The findings “remind us that it is very important to look at the unintended consequences” of interventions that might initially seem reasonable, commented Lynne Warner Stevenson, MD, professor and director of cardiomyopathy at Vanderbilt University in Nashville, Tenn.

Mitchel L. Zoler/Frontline Medical News

Dr. Lynne Warner Stevenson


Concurrent with the presentation at the meeting the results also appeared in an article published online (JAMA Cardiol. 2017 Nov 12;doi:10.1001/jamacardio.2017.4265).

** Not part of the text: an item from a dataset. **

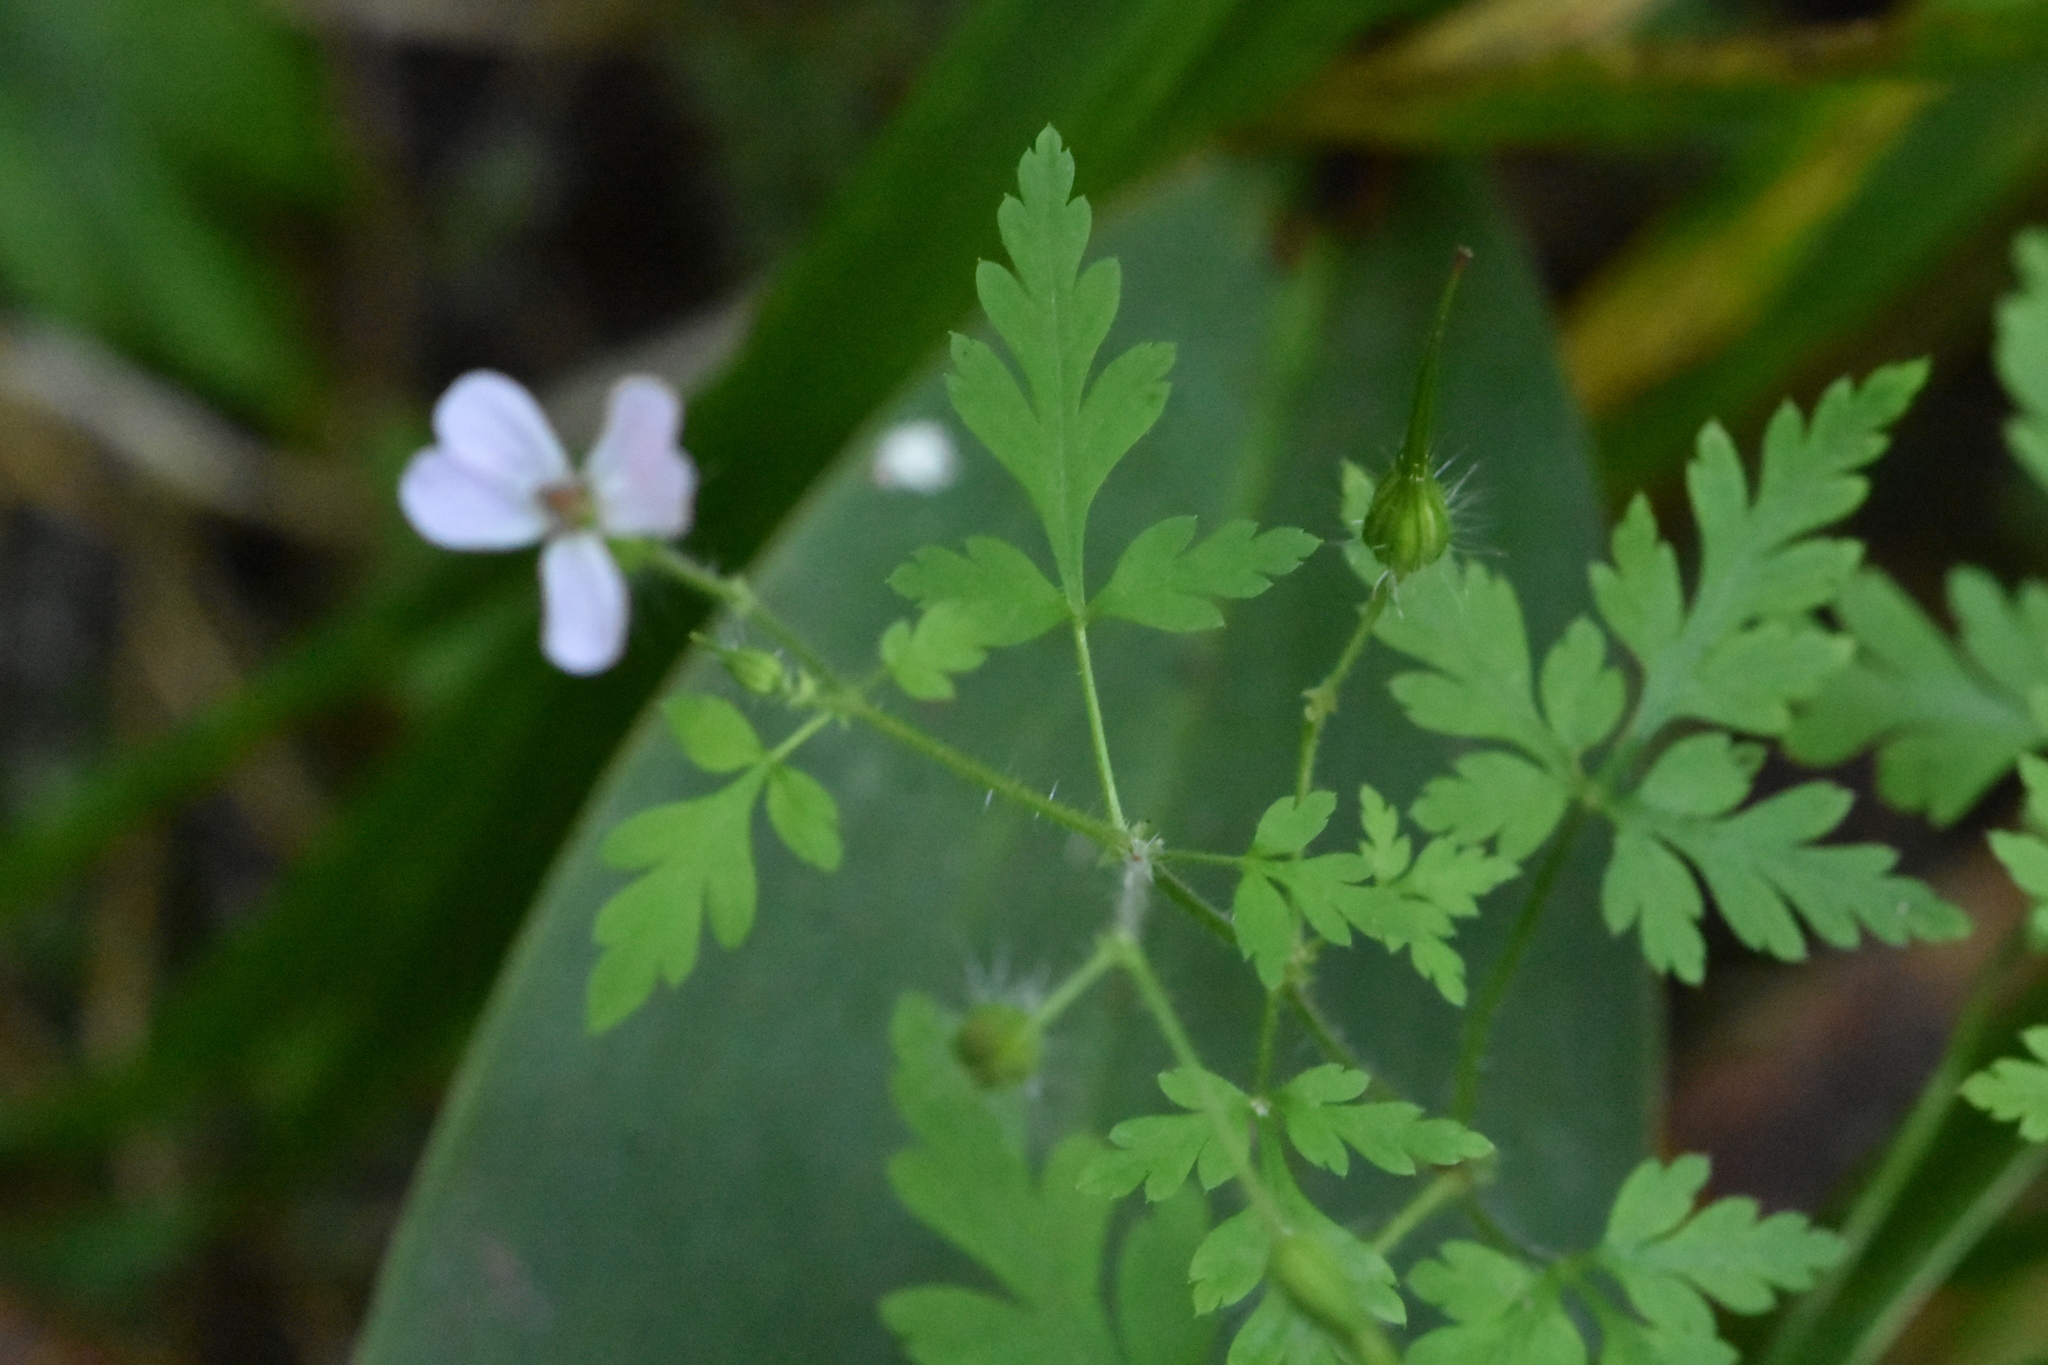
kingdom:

A separate analysis of data collected in the Get With the Guidelines--Heart Failure during 2005-2009 showed that within the past decade the 5-year survival of U.S. hospitalized heart failure patients has remained dismally low, and similar regardless of whether patients had heart failure with reduced ejection fraction (HFrEF, 46% of all heart failure patients in the analysis), heart failure with preserved ejection fraction (HFpEF, also 46% of patients), or the in-between patients who had heart failure with borderline ejection fraction (HFbEF, an ejection fraction of 41%-49%, in 8% of patients).

The results, from 39,982 patients, showed a 75% mortality rate during 5-years of follow-up, with similar mortality rates regardless of the patient’s ejection-fraction level, reported Dr. Fonarow and his associates in a separate poster. In every age group examined, patients with heart failure had dramatically reduced life expectancies compared with the general population. For example, among heart failure patients aged 65-69 years in the study, median survival was less than 4 years compared with a 19-year expected median survival for people in the general U.S. population in the same age range.

These very low survival rates of heart failure patients initially hospitalized for heart failure during the relatively recent era of 2005-2009 “is a call to action to prevent heart failure,” said Dr. Fonarow.

The poor prognosis most heart failure patients face should also spur aggressive treatment of HFrEF patients with all proven treatments, Dr. Fonarow said. It should also spur more effort to find effective treatments for HFpEF, which currently has no clearly-proven effective treatment.

These results also appeared in a report simultaneously published online (J Amer Coll Cardiol. 2017 Nov 12;doi: 10.1016/j.jacc.2017.08.074).